*** DATASET EXCERPTS
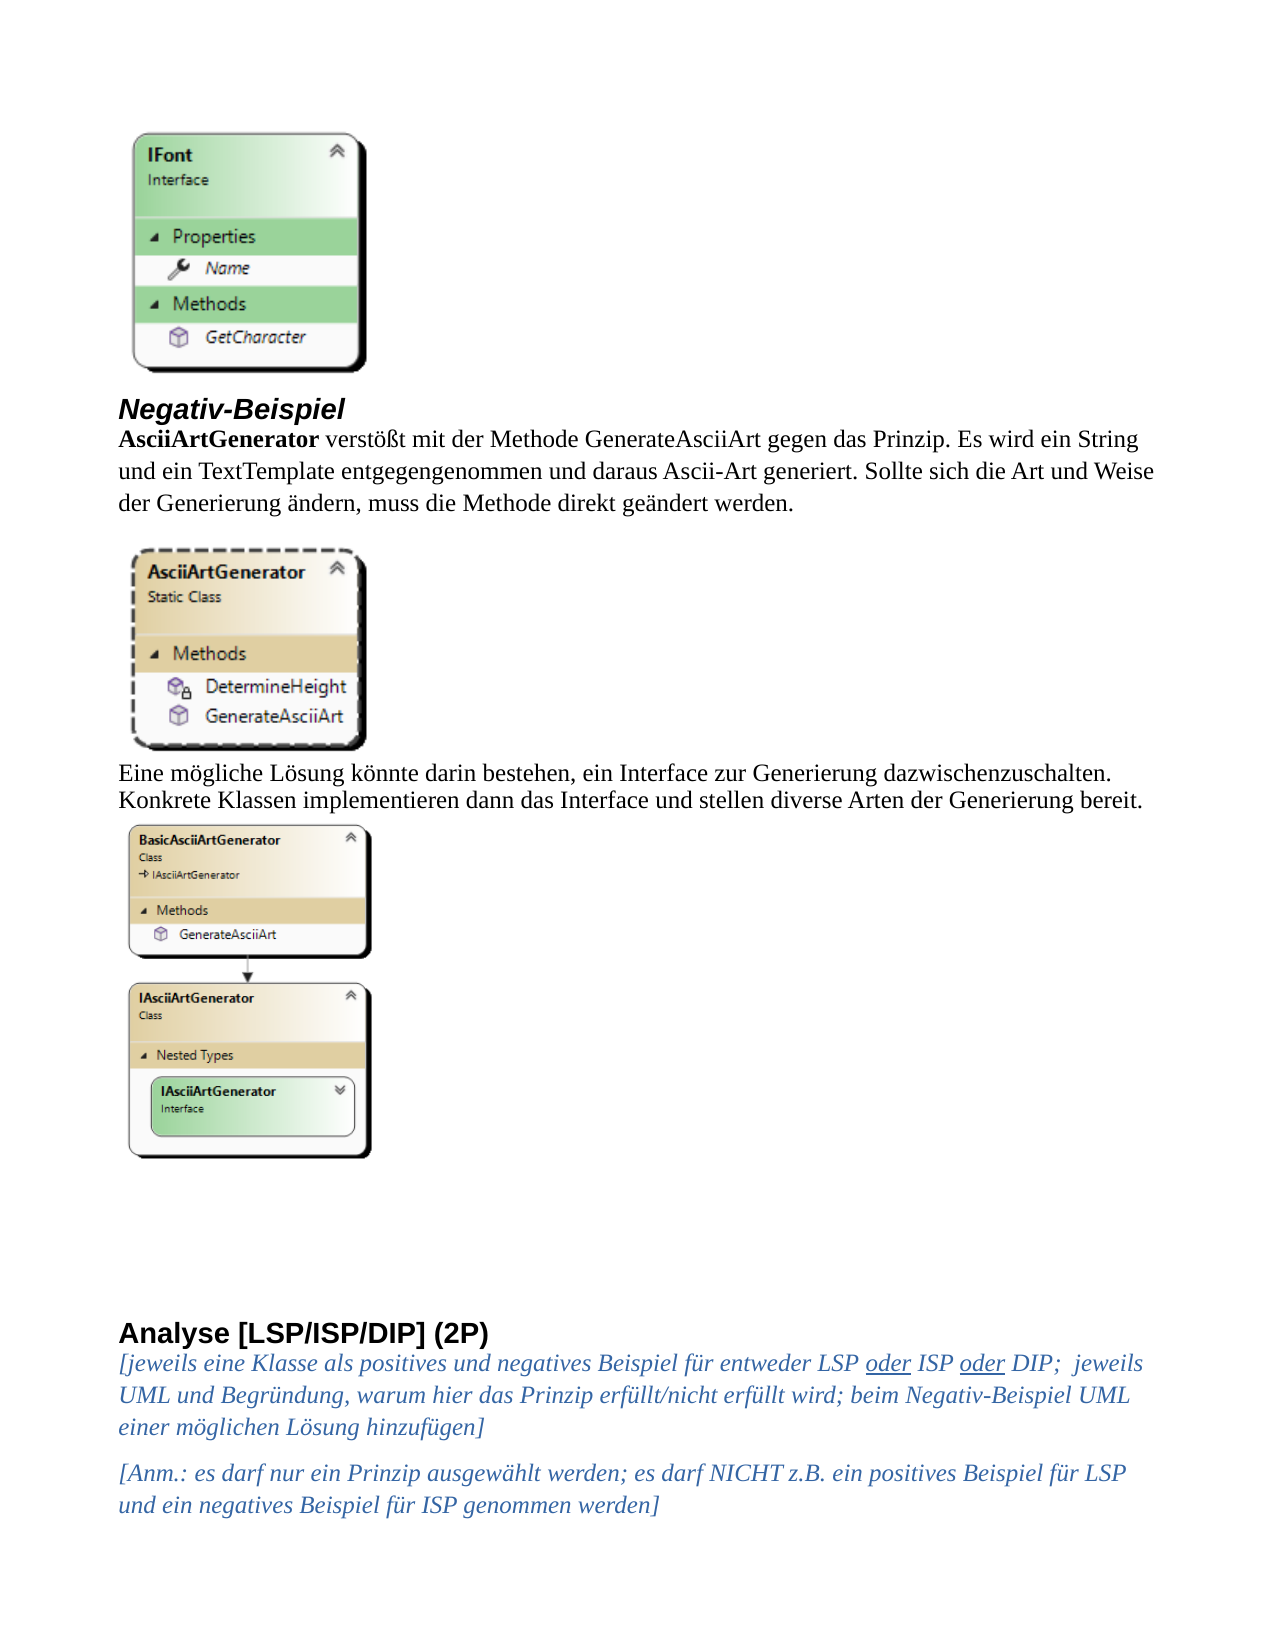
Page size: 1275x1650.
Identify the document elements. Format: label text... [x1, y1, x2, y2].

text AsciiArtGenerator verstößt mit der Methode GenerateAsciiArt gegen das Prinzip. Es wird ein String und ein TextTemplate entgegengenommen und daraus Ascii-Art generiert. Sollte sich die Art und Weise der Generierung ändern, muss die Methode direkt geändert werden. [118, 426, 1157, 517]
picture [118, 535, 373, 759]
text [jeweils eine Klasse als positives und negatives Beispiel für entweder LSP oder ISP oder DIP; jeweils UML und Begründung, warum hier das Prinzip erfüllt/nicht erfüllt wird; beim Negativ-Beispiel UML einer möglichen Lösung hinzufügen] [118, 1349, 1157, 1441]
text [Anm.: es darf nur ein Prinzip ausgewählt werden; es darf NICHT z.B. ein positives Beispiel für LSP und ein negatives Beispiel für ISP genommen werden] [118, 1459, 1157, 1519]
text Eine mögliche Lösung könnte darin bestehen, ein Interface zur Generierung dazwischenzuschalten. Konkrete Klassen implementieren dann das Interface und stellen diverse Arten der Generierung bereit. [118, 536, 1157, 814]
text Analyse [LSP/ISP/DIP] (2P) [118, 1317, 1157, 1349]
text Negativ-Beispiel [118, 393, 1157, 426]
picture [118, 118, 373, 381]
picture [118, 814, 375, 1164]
******
## TASK GOAL
Print the records again exactly, without the pictures.

## WRITTEN ANSWER
Page size: 1275x1650.
Identify the document elements. Format: label text... [x1, y1, x2, y2].

text AsciiArtGenerator verstößt mit der Methode GenerateAsciiArt gegen das Prinzip. Es wird ein String und ein TextTemplate entgegengenommen und daraus Ascii-Art generiert. Sollte sich die Art und Weise der Generierung ändern, muss die Methode direkt geändert werden. [118, 426, 1157, 517]
picture [118, 535, 373, 759]
text [jeweils eine Klasse als positives und negatives Beispiel für entweder LSP oder ISP oder DIP; jeweils UML und Begründung, warum hier das Prinzip erfüllt/nicht erfüllt wird; beim Negativ-Beispiel UML einer möglichen Lösung hinzufügen] [118, 1349, 1157, 1441]
text [Anm.: es darf nur ein Prinzip ausgewählt werden; es darf NICHT z.B. ein positives Beispiel für LSP und ein negatives Beispiel für ISP genommen werden] [118, 1459, 1157, 1519]
text Eine mögliche Lösung könnte darin bestehen, ein Interface zur Generierung dazwischenzuschalten. Konkrete Klassen implementieren dann das Interface und stellen diverse Arten der Generierung bereit. [118, 536, 1157, 814]
text Analyse [LSP/ISP/DIP] (2P) [118, 1317, 1157, 1349]
text Negativ-Beispiel [118, 393, 1157, 426]
picture [118, 118, 373, 381]
picture [118, 814, 375, 1164]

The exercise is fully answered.